I don't know how to make friends. Half of me wants friends, and the other half of me doesn't. I feel like when I do make "friends" I expect to appreciate me the way I appreciate them, but I never get that. Am I too much? I feel so lonely.
Same... Its so hard to maintain friendships when it feels so one-sided. Idk if its a "love language" but I find joy in giving and pampering others but also crave the same for myself but I dont have any friends that treat me the same as i treat them... I only have a few friends I talk to online but they live so far away and I dont have anyone who lives near me I would call a friend either... If there was a way i could find "like minded people in my area" id totally go for it but i have no idea where to start...
THIS! And then when I want to start, I get to nervous.
oh gosh me too... I tried to respond to a lady on my local moms Facebook page to meet up but it turns out she wasnt a real person and im so lucky no one showed up. That experience gave me so much anxiety to reach out again to the same Facebook group but its either that one or the "ladies league" which is all busy body wife types who im not sure I'll mesh with so why bother...

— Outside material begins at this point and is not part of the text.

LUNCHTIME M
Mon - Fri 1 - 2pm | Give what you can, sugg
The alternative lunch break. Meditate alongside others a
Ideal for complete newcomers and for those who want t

I relate to this so much. I try reaching out to people over periods of time and it usually starts out good, but then I finally see that it's not a healthy relationship. I think people see me too much as laid back and kind, I get used so often. I wish there was a way to not be so oblivious to everyone's actions toward me. Maybe I'd see it coming before I got hurt.
Same here, everytime that I try to make friends I just can't because of how bad my anxiety is, even when anyone tried to help it was still too hard to do. I can also relate to having friends in the past that didn't appreciate me as much as I did for them, so I guess my advice is to find people who actually appreciate you equally instead of not giving you any at all. The people that don't aren't worth it and it's better to find people who will.